Si todo va bien con la Administración de Alimentos y Medicamentos de Estados Unidos (FDA por su sigla en inglés), Elon Musk espera que las pruebas de esta tecnología en humanos ya sean una realidad el año que viene. El soñador del porvenir espera que esta interfaz cerebro – computadora rescate al ser humano de la amenaza de la inteligencia artificial en rápida evolución. En efecto, los avances de la inteligencia artificial están demostrando que las capacidades cognitivas que el ser humano desarrolló en decenas de milenios, hoy son velozmente superadas por máquinas capaces de aprender sobre la marcha de sus propios errores. El trabajo de Google con su sistema de IA DeepMind no sólo ha probado la capacidad de los computadores de trabajar cooperativamente para tener éxito en sus objetivos, sino que también ha mostrado cómo las máquinas también pueden desarrollar comportamientos agresivos si éstos objetivos se ven frustrados. Más allá de las advertencias que la ciencia ficción nos puede tender con respecto a la robótica y la inteligencia artificial, ésto debería encendernos una alarma cuando pensamos en asociar simbióticamente nuestro cerebro con el de una máquina.

Musk espera que su investigación ayude a pacientes con parálisis cerebral o permita controlar miembros robóticos mediante el pensamiento como si fueran de carne y hueso, pero también pretende vincular la red neuronal humana a una inteligencia artificial que tendría acceso a una actualización constante de nuestro propio software natural. Aquí la ciencia debería beber más que nunca de su hermana fantasiosa, la ciencia ficción, para evitar potenciales catástrofes, desproporcionadas si éstas se suman a las ya pronosticadas para el medio ambiente y el medio político.
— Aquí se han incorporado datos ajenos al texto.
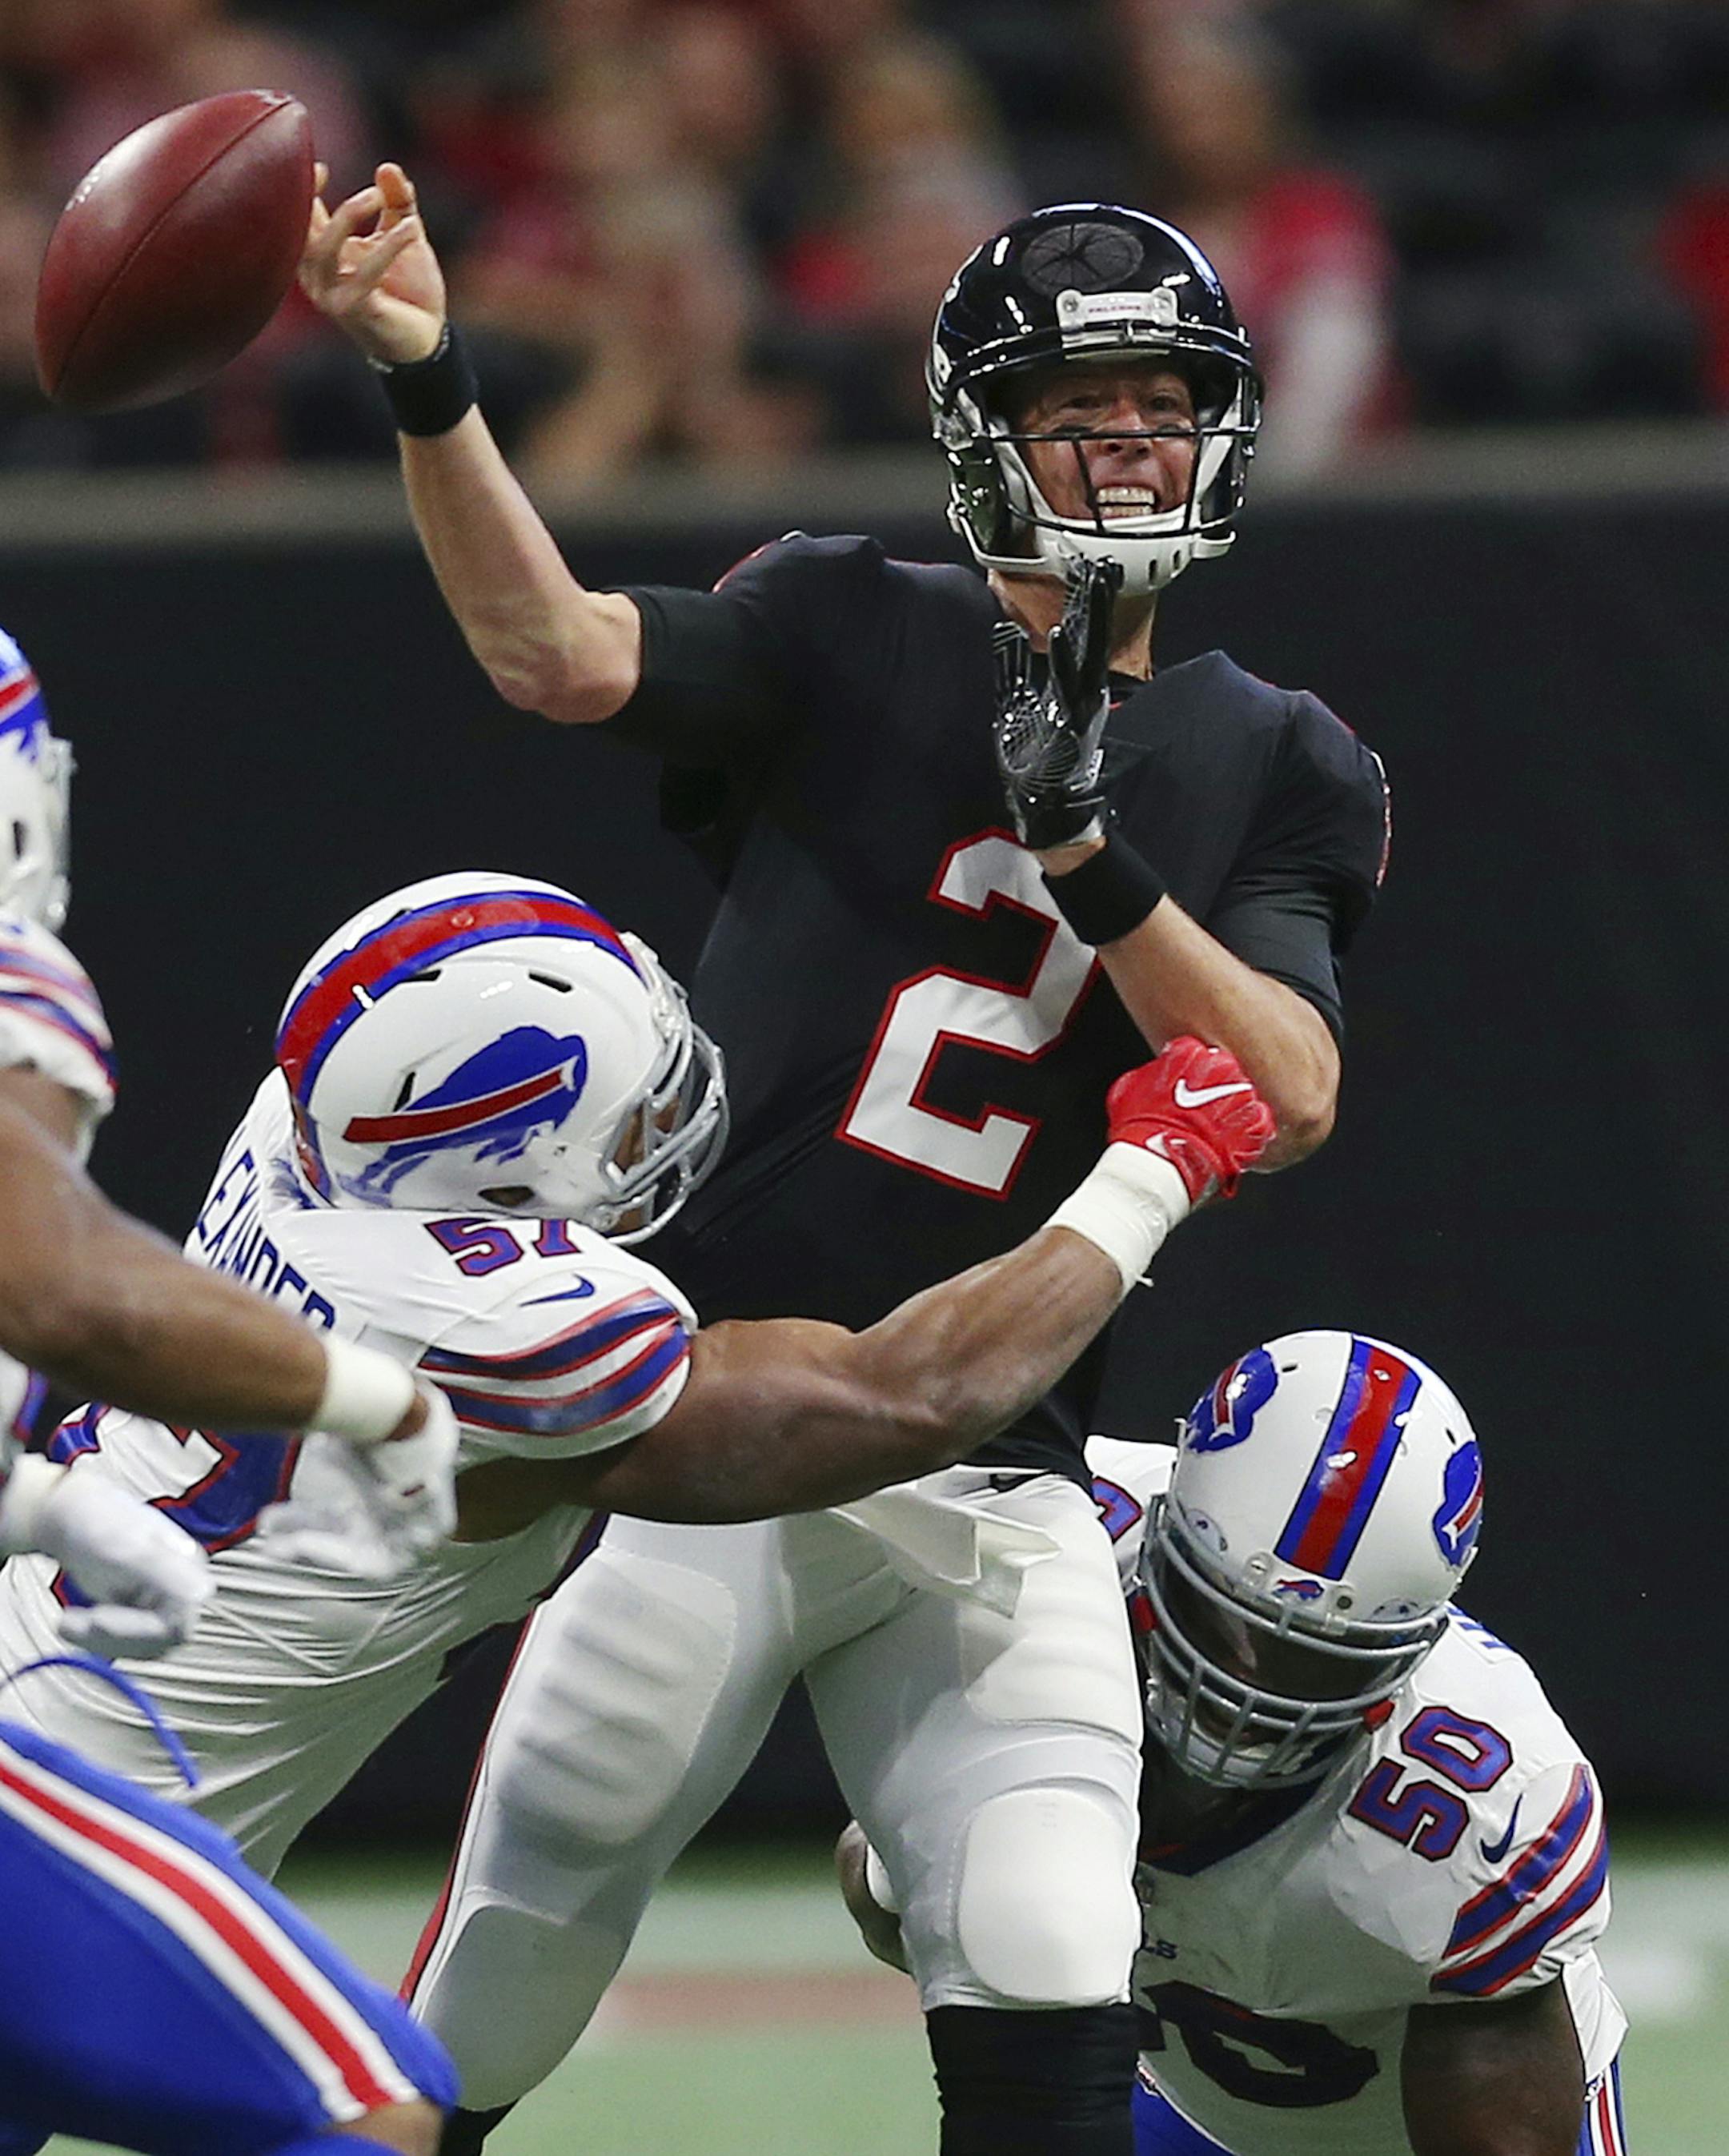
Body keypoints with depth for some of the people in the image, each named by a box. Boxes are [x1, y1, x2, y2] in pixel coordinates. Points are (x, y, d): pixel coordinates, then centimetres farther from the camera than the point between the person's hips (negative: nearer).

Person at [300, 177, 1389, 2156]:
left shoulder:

No es de sorprenderse el que Musk, quien se encuentra pensando en colonizar otros planetas antes de concentrarse en proteger el planeta en que nació, esté pensando en cómo controlar un celular mediante la actividad neuronal antes que pensar en cómo se podría controlar la actividad neuronal mediante un celular. Si ya es un problema difícilmente abarcable el hackeo masivo de dispositivos (legal e ilegal) a través de Internet, ¿qué panorama nos espera si es posible hackear el cerebro de un líder político o religioso? ¿E instalarle a alguien un virus que reescriba sus memorias? Muchas preguntas caben hacerse antes de festejar un nuevo invento. Preguntas por precaución, sí, pero sobretodo preguntas que son el sostén de nuestra supervivencia.